The study has been conducted quite carefully and has implemented highly appropriate inclusion and exclusion criteria, statistical analyses and interpretation of results. It was found that there was a greater amount of global visual field loss over time for the group with central visual field damage compared to the group that did not have central visual field damage at baseline. This effect persisted when confounding variables were also taken into account. These findings emphasize the importance of carefully assessing central macular visual field properties in glaucoma because it is a significant predictor of overall visual field loss in glaucoma. Such information is highly meaningful for effective management of glaucoma patients. Future studies should direct more effort towards central visual field evaluation.

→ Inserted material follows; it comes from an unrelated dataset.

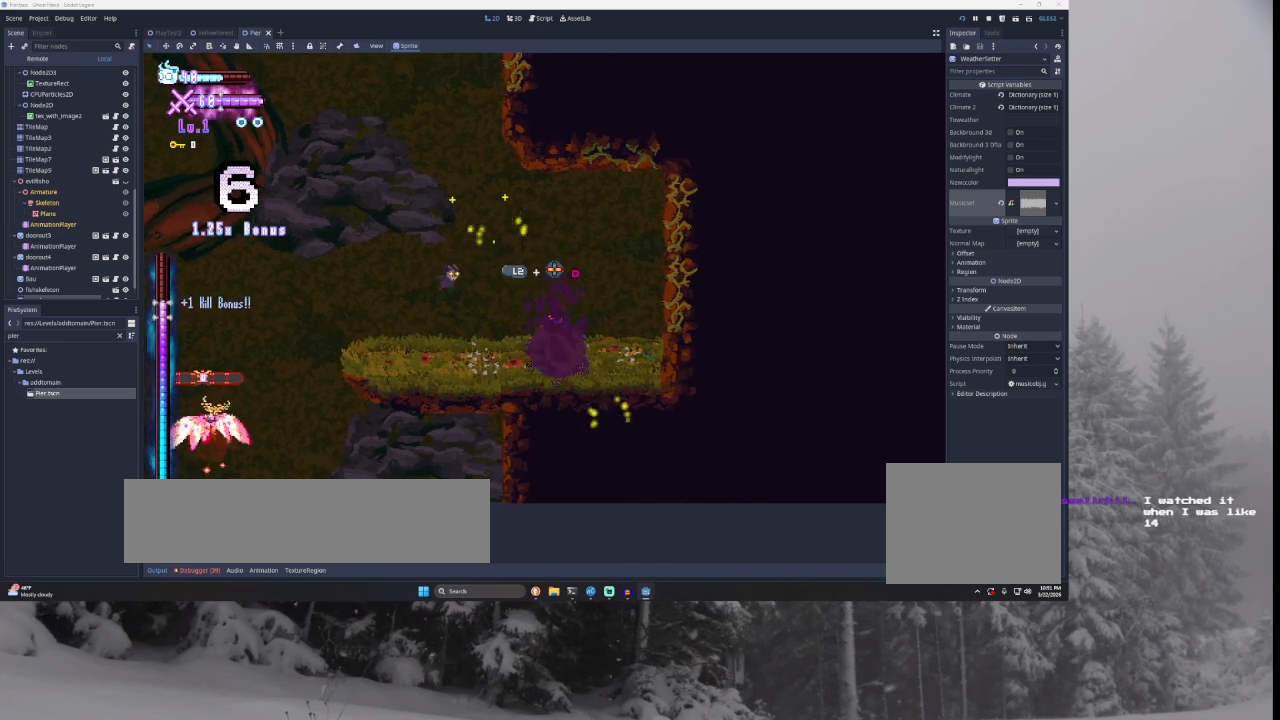
{"buttons": [], "left_stick": "center", "right_stick": "center", "events": [[133, "left_stick", "right"], [367, "left_stick", "center"]]}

These findings emphasize the importance of carefully assessing central macular visual field properties in glaucoma because it is a significant predictor of overall visual field loss in glaucoma
The use of a 10-2 visual field test is likely to improve the ability to quantify central visual field loss, but this places additional burdens on the stamina and attentiveness of the patient and the effective management of a busy glaucoma clinical practice. However, it has been reported that adding just two additional central test locations to the 24-2 test can greatly improve the ability to detect macular visual field deficits in glaucoma.1 Also, given that there are structural and other differences between individuals of African descent and European origins, it would be beneficial in the future to determine whether there are any variations in the importance of central visual field loss for these two groups.

References

  1. Chen S, McKendrick AM, Turpin A. Choosing two points to add to the 24-2 pattern to better describe macular visual field damage due to glaucoma. Br J Ophthalmol. 2015;99(9):1236-1239.